In a plot twist straight out of a high-stakes political thriller, former US President Donald Trump has once again reignited the flames of a geopolitical trade saga with China — and this time, the numbers are as jaw-dropping as the rhetoric.

Onboard Air Force One, Trump nonchalantly declared that Washington was “meeting with many countries, including China” on trade but had no immediate plans to speak with President Xi Jinping. Instead, he left US officials to hash out what he labelled a “fair trade deal” while firing off verbal salvos about China “ripping us off for years.” Classic Trump theatrics? Yes, but beneath the bluster lies a data-laden tug-of-war reshaping the global aluminium and manufacturing trade.
245 per cent tariff? Not quite what it seems…
Let’s get one thing clear. Trump announced a 245 per cent tariff (April 2025) on Chinese imports, which isn’t a singular levy but a cocktail of cumulative duties, each stacked atop the other like financial ‘Jenga’.
For certain products, like Chinese-made syringes, importers are contending with a series of existing anti-dumping duties, countervailing duties, and Section 301 tariffs, all piling up to an effective rate of 245 per cent. It’s a punitive patchwork rather than a precise policy.
Such a steep rate isn’t just symbolic. It signals the kind of aggressive protectionism that sends tremors across global supply chains, especially in sectors like aluminium, where China commands over 56 per cent of the world’s output. The US, by contrast, has seen its domestic production stagnate even as demand for aluminium in aerospace, construction, and electric vehicles continues to climb. The tariff wall is Washington’s answer to a widening deficit — but it’s a solution that stirs more questions than answers.
China plays with calculated calm
While Trump flexed his nationalist fervour, Beijing’s response was more restrained and telling. The Chinese Commerce Ministry announced it was “evaluating” Washington’s offer to resume trade talks. That’s diplo-speak for, “We’ll talk, but we’re not begging.”
Make no mistake!
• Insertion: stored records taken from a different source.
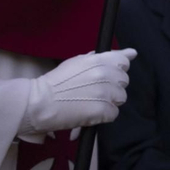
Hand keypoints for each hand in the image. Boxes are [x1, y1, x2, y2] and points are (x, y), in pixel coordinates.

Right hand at [22, 49, 136, 134]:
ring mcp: (105, 92)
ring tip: (89, 103)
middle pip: (123, 81)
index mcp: (99, 60)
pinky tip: (88, 113)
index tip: (106, 76)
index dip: (116, 70)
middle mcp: (105, 74)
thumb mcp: (77, 63)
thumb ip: (105, 57)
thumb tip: (132, 52)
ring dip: (108, 102)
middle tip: (92, 92)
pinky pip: (113, 113)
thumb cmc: (55, 83)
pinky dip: (103, 116)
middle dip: (112, 87)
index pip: (123, 62)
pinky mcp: (103, 110)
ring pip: (120, 98)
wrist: (38, 102)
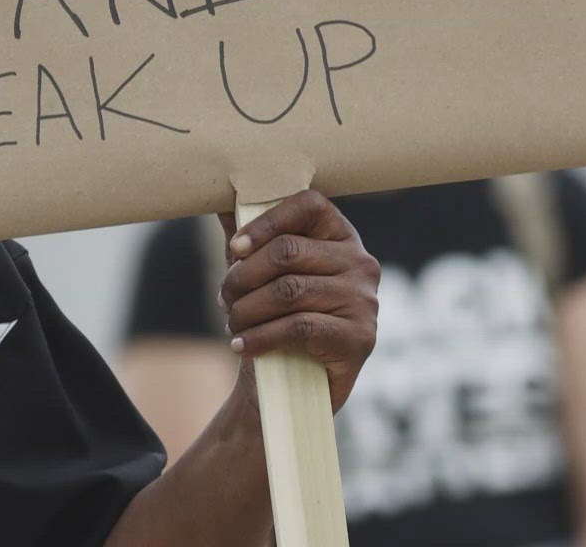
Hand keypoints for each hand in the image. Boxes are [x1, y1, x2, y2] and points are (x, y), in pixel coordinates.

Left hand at [217, 189, 378, 410]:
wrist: (292, 388)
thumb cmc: (276, 318)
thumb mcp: (260, 274)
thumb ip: (246, 236)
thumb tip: (221, 195)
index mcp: (341, 236)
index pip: (309, 204)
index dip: (266, 222)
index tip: (234, 248)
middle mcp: (361, 262)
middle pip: (288, 250)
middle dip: (243, 276)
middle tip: (224, 298)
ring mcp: (365, 301)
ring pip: (289, 291)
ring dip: (247, 309)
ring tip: (232, 323)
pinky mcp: (360, 338)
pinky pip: (299, 327)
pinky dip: (260, 337)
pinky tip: (241, 346)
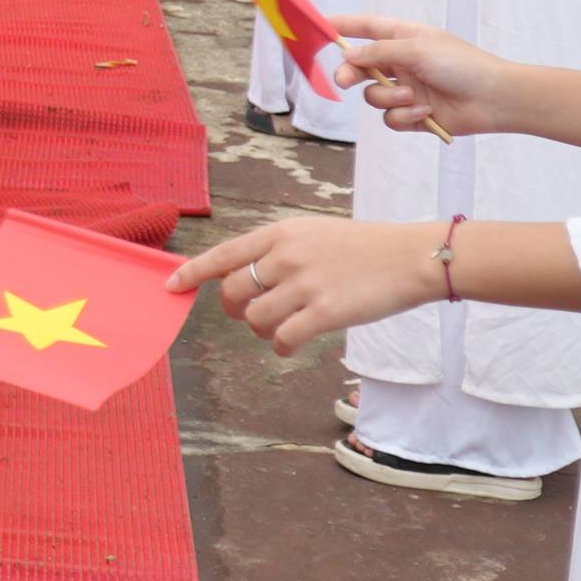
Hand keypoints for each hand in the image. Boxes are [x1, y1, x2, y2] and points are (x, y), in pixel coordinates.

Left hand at [168, 216, 445, 354]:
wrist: (410, 256)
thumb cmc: (363, 247)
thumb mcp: (313, 233)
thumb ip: (278, 250)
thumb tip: (243, 277)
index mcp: (280, 233)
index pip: (223, 254)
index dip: (192, 272)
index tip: (170, 286)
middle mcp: (286, 256)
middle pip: (233, 292)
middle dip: (236, 310)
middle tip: (252, 315)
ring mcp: (305, 284)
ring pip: (255, 319)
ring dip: (261, 331)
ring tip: (281, 328)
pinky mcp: (325, 312)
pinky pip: (283, 338)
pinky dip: (281, 346)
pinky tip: (290, 345)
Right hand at [329, 14, 510, 138]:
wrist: (494, 100)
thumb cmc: (462, 65)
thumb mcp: (417, 49)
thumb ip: (378, 52)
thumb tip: (348, 57)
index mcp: (405, 38)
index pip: (367, 28)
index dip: (343, 26)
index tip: (318, 26)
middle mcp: (403, 63)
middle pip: (361, 67)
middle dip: (351, 74)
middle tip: (344, 81)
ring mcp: (408, 89)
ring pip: (374, 96)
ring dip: (389, 98)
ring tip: (411, 97)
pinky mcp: (414, 115)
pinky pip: (391, 118)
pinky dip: (404, 116)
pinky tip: (425, 113)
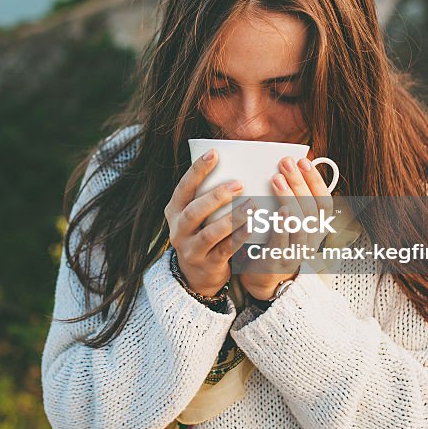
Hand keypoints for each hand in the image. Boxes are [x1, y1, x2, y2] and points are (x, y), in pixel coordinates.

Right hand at [165, 149, 253, 296]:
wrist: (196, 275)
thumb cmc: (201, 233)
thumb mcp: (195, 215)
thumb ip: (205, 196)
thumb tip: (232, 163)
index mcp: (174, 211)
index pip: (184, 187)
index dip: (198, 170)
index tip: (214, 153)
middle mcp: (178, 230)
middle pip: (194, 211)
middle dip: (216, 196)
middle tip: (239, 183)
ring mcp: (191, 249)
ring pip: (210, 233)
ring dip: (231, 218)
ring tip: (251, 205)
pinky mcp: (207, 264)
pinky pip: (225, 249)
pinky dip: (239, 236)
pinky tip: (253, 225)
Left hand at [239, 151, 334, 300]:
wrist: (263, 279)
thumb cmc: (275, 242)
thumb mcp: (290, 223)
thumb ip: (292, 202)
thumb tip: (288, 170)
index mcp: (316, 228)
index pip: (324, 201)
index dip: (316, 181)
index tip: (304, 161)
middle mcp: (311, 240)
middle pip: (311, 208)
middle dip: (299, 182)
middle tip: (286, 163)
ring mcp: (296, 252)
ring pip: (300, 224)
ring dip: (290, 198)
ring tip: (277, 179)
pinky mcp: (278, 261)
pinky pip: (283, 242)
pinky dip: (282, 225)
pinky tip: (278, 211)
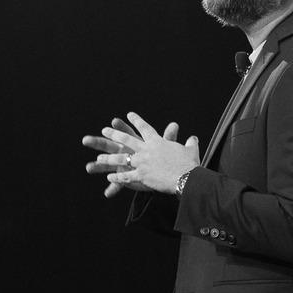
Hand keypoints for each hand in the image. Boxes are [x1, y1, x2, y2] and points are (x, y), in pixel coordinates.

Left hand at [81, 113, 199, 195]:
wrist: (186, 177)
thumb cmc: (189, 164)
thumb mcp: (190, 151)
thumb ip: (190, 143)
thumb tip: (193, 138)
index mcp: (157, 142)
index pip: (144, 128)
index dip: (136, 120)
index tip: (129, 114)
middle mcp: (147, 150)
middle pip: (126, 139)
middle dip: (114, 134)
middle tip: (104, 130)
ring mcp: (142, 162)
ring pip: (121, 159)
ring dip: (109, 159)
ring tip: (99, 160)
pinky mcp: (141, 175)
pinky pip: (125, 176)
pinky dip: (117, 178)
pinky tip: (109, 178)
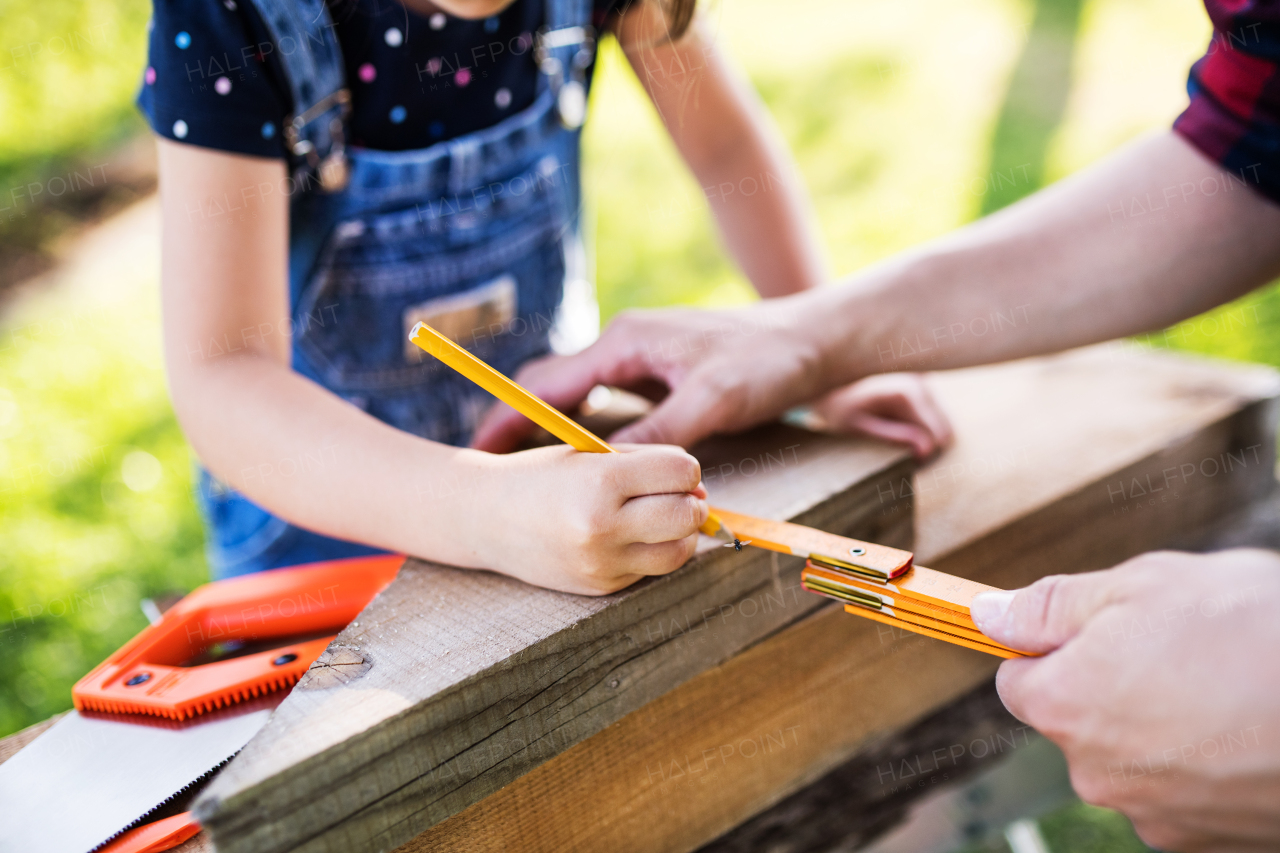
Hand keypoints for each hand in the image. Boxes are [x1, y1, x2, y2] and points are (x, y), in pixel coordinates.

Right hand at [466, 443, 706, 594]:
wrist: (486, 518)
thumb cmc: (544, 476)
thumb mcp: (591, 455)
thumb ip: (647, 464)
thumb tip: (700, 490)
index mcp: (601, 481)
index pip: (682, 474)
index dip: (686, 468)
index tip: (673, 469)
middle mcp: (602, 526)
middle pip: (688, 515)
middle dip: (691, 502)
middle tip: (676, 495)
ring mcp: (602, 563)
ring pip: (679, 552)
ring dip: (680, 533)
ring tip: (660, 517)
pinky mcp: (601, 587)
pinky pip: (651, 570)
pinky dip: (651, 551)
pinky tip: (628, 536)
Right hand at [471, 300, 832, 451]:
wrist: (815, 340)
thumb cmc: (766, 360)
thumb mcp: (713, 399)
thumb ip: (661, 434)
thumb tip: (613, 472)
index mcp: (625, 341)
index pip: (547, 383)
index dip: (509, 418)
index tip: (478, 451)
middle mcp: (624, 348)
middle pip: (551, 389)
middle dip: (516, 425)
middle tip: (483, 467)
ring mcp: (641, 365)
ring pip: (577, 401)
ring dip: (549, 433)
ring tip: (518, 472)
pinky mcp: (659, 382)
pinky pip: (607, 410)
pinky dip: (586, 437)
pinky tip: (580, 467)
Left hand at [806, 374, 952, 459]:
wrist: (827, 385)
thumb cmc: (839, 409)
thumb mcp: (859, 427)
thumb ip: (893, 437)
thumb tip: (927, 450)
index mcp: (907, 391)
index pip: (939, 433)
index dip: (927, 455)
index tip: (911, 465)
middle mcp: (920, 381)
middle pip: (944, 429)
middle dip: (927, 447)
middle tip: (903, 459)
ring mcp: (923, 380)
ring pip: (940, 423)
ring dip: (924, 437)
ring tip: (894, 442)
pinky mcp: (921, 383)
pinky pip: (932, 414)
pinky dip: (920, 425)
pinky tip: (897, 426)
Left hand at [970, 550, 1279, 850]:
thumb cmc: (1253, 632)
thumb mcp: (1142, 585)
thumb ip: (1053, 606)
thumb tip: (989, 617)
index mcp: (1065, 706)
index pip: (1018, 682)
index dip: (1053, 650)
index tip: (1094, 632)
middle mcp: (1097, 775)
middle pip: (1078, 725)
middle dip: (1113, 688)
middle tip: (1182, 650)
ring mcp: (1157, 818)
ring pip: (1136, 762)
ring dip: (1165, 729)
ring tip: (1229, 689)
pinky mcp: (1211, 845)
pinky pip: (1187, 796)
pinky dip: (1209, 768)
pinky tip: (1250, 733)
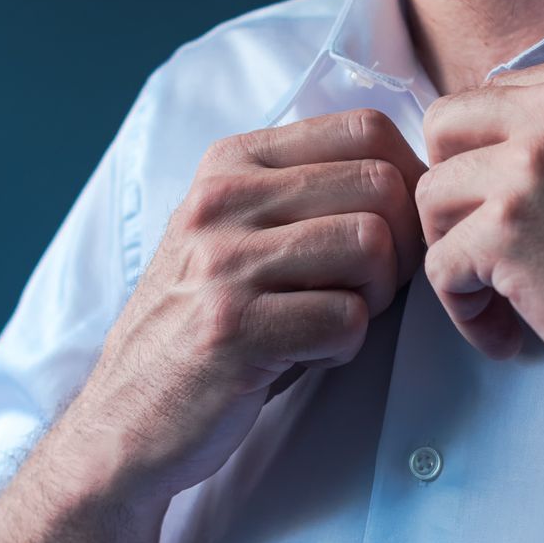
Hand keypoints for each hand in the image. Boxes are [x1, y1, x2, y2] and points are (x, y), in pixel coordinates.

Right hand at [66, 107, 425, 501]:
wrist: (127, 414)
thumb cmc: (206, 321)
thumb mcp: (239, 233)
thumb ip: (308, 192)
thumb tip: (416, 173)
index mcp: (230, 163)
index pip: (364, 128)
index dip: (407, 182)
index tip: (394, 231)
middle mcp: (221, 200)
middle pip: (381, 186)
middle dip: (399, 247)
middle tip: (366, 290)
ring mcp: (222, 263)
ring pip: (371, 245)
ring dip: (374, 297)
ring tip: (332, 320)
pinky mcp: (232, 330)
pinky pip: (347, 320)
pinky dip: (345, 348)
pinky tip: (306, 355)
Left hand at [415, 47, 543, 433]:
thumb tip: (489, 156)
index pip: (490, 100)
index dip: (489, 166)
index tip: (523, 220)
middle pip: (444, 131)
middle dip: (455, 197)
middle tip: (491, 256)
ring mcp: (534, 163)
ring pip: (431, 198)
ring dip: (458, 259)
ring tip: (505, 306)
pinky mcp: (510, 229)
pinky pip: (439, 265)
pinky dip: (464, 312)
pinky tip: (508, 337)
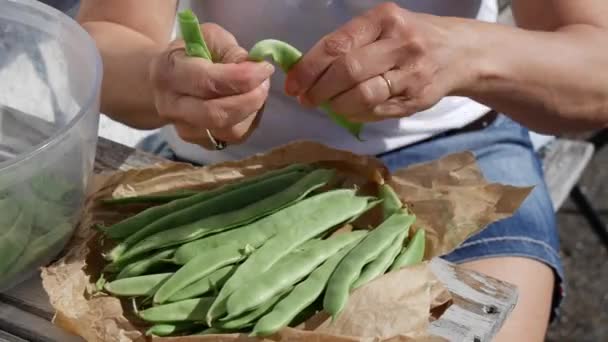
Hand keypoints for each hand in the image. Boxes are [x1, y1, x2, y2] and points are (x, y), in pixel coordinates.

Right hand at [149, 23, 273, 148]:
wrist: (165, 81)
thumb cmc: (189, 53)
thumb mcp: (208, 38)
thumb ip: (231, 51)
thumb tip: (256, 69)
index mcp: (170, 72)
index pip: (208, 82)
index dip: (242, 77)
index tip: (265, 68)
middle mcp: (173, 107)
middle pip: (217, 115)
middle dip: (250, 100)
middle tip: (265, 83)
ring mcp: (186, 130)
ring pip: (230, 131)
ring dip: (253, 111)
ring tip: (257, 90)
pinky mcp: (202, 143)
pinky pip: (234, 137)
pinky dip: (249, 121)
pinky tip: (248, 103)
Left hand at [285, 2, 476, 122]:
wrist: (460, 53)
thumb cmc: (410, 37)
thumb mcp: (383, 27)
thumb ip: (349, 43)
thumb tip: (304, 72)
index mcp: (385, 19)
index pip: (338, 44)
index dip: (309, 68)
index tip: (292, 84)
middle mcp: (401, 43)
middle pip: (348, 71)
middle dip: (319, 90)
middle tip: (306, 99)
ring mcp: (412, 73)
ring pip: (362, 96)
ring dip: (336, 105)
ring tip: (328, 104)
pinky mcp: (417, 99)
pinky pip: (376, 112)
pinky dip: (355, 114)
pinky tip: (349, 110)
China isn’t just playing nice. It’s strategically signalling to global markets that it remains open to negotiation while also buying time to shore up its domestic economy, which is facing slowdowns in industrial output and exports. Aluminium prices on the Shanghai Futures Exchange have already been swaying under the weight of uncertainty, and any hint of resumed dialogue is likely aimed at calming jittery investors.
Who’s caught in the crossfire?
Nowhere is this trade war more keenly felt than in the aluminium corridors of power. From extruders in the Midwest to smelters in Yunnan, businesses are grappling with erratic pricing, unpredictable duties, and policy paralysis.
According to the Council on Foreign Relations, US imports of Chinese aluminium products had been declining even before the 245 per cent duties were floated, thanks to earlier rounds of anti-dumping actions and tariffs under the Trump administration’s Section 232 initiative. But with these fresh layers of levies, even value-added aluminium goods (think extrusions, doors, and window frames) are now facing colossal cost hikes, squeezing margins and reshaping procurement patterns.
A ScienceDirect study on tariff pass-through mechanisms confirms what many feared: the cost burden largely falls on downstream American businesses and, ultimately, the end consumer. This throws a wrench into Trump’s oft-repeated claim of “making China pay.”
Nixon’s ghost and a trade war’s future
In a particularly revisionist moment, Trump declared Nixon’s 1972 overture to China as “the worst thing he ever did,” doubling down on a confrontational doctrine that views trade as zero-sum. This may play well on the campaign trail, but it risks undermining decades of interdependence that have defined US-China economic relations.
As detailed in a recent SAGE Open article, decoupling from China, specifically in manufacturing-heavy sectors like aluminium, isn’t just difficult. It’s economically destabilising. US producers still rely on Chinese inputs, and American consumers depend on the affordability of Chinese-made goods. The tariffs, then, are less a surgical strike and more a shotgun blast — with uncertain collateral damage.
As markets await clarity, aluminium producers globally should brace for volatility. If talks resume, we might see a tactical de-escalation. But if Trump’s narrative gains traction in an election year, expect policy to mirror politics — unpredictable, populist, and punitive.
For now, aluminium remains entangled in a geopolitical gridlock. While the headlines may focus on Trump’s 245 per cent figure, the real story lies in the subtle recalibrations of global trade architecture — one tariff at a time.